- Text excerpt:
━━━━━━
If financial institutions utilize the strategies above, agriculture risk is manageable.
Farm financing must be bundled with or linked to other services
Examples of successful farm microfinance invariably do more than just provide finance. If a farmer doesn’t know the proper planting technique for a crop, a cash loan is useless. If a farmer produces a great harvest, but can’t store it correctly or sell it for a good price at the market, she can’t generate increased income. Smallholder farmers need access to all parts of the value chain—farm inputs, financing, training, and markets. Successful farm microfinance products address the entire value chain for a smallholder farmer.
This principle is best articulated by Ugandan grain trader (turned agriculture financier) John Magnay in this Opportunity International white paper. He argues that MFIs must have a “clear understanding that microfinance is just one of the stakeholders within the rural model.” He acknowledges the interdependence of the agriculture model and recommends a two-pronged strategy: monitor household cash flow, and manage the value chain.
If an MFI takes more control of the value chain, it puts more at stake for the organization, and acts as a strong incentive to “get the approach right.” Magnay recommends linking into agribusiness and providing agriculture trainings to maximize yield. One Acre Fund has found that it’s especially important to provide farmers with high-quality seed and fertilizer.
The channels for delivering this strong control over a value chain vary significantly, and the extent to which a specific MFI controls or partners with others in the value chain will differ. This is a very different way of doing business for most MFIs, and for the farm microfinance sector to grow, MFIs will need to adapt. Are there structures in place to facilitate this?
Farm finance needs to crowd-in key players
There is an enormous market of customers for farm microfinance products, and only a handful of institutions serving them. This Dalberg report sizes the market demand for smallholder agriculture finance at $450 billion, most of which is unmet. To meet even a fraction of this demand, we need lots of MFIs to develop new products and deliver them to their customer bases at scale.
In this presentation, Willy Foote, founder and CEO of Root Capital, speaks about their inspiring approach of “Finance, Advise, Catalyze.” Root Capital is an agriculture finance lender, but they also provide financial training to their clients so that they can grow their businesses. Finally, they seek to grow the entire market for agriculture finance by collaborating with peer organizations. They recently helped launch the Council on Smallholder Agriculture Finance, an alliance of social lending businesses that targets “the missing middle,” businesses that require financing of $25,000-$2 million.
Key players in farm microfinance need to share more knowledge with other practitioners to establish best practices that others can follow. Much like Root Capital is actively trying to crowd-in more competition to the “missing middle,” One Acre Fund seeks to attract more players to farm microfinance, the sector that serves the poorest smallholder farmers in the world. Collaborating with other practitioners, we aim to help MFIs develop farm microfinance products that can address some of the enormous unmet demand in the sector. This is our best bet to spur global agriculture development, and to have a long-term impact on global poverty.
Stephanie Hanson is senior vice president of policy and partnerships at One Acre Fund, and Mike Warmington is microfinance partnerships manager at One Acre Fund.
On July 17th, One Acre Fund participated in the Fin4Ag conference in Nairobi, Kenya. The conference, organized by the Technical Centre for Agricultural and Rural Cooperation, brought together over 500 people from the public, private and civic sectors to discuss ways to improve agricultural finance.
━━━━━━
- Task list:
1. Translate this sentence from the farm microfinance text into Spanish: "Smallholder farmers need access to all parts of the value chain—farm inputs, financing, training, and markets."
2. Repeat word for word the part of the farm microfinance text that begins at the words "Stephanie Hanson is" and stops after the words "One Acre Fund.".

- Source data:
━━━━━━
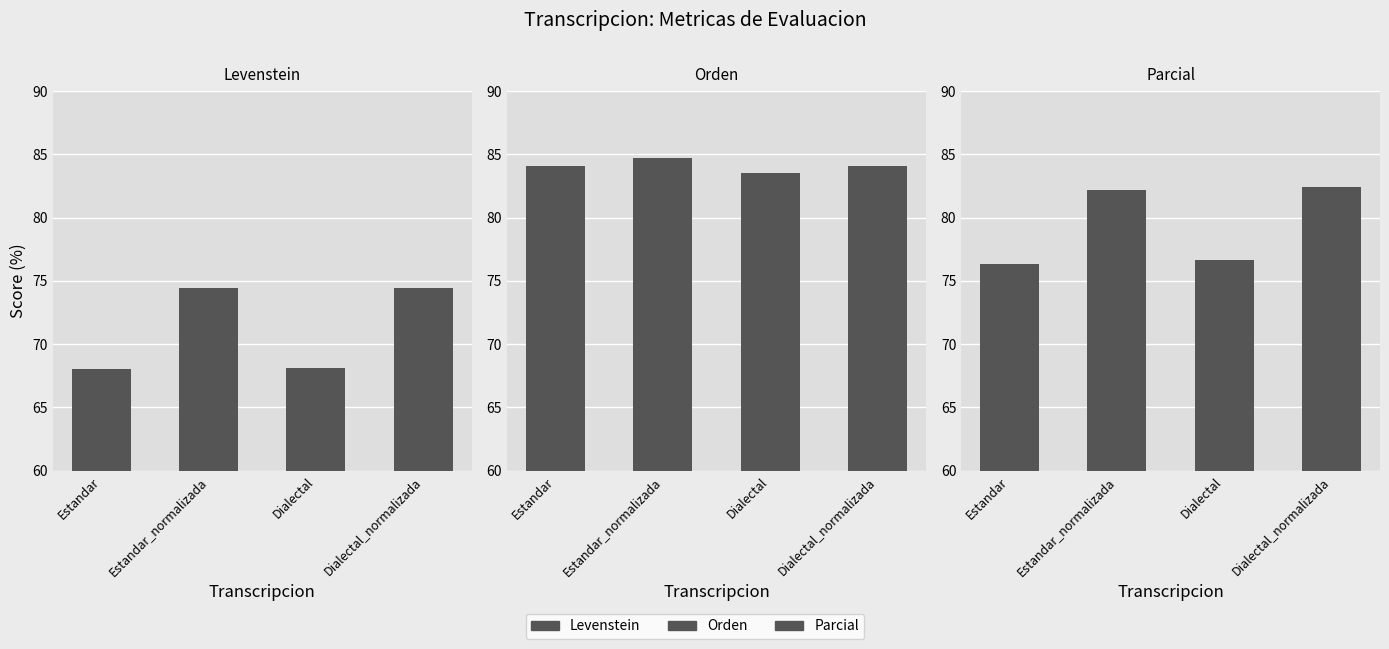

Rank the series by their maximum value, from lowest to highest.

Levenstein, Parcial, Orden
━━━━━━
- Outputs in order:
1. Los pequeños agricultores necesitan acceso a todas las partes de la cadena de valor: insumos agrícolas, financiamiento, capacitación y mercados.

2.
Stephanie Hanson is senior vice president of policy and partnerships at One Acre Fund, and Mike Warmington is microfinance partnerships manager at One Acre Fund.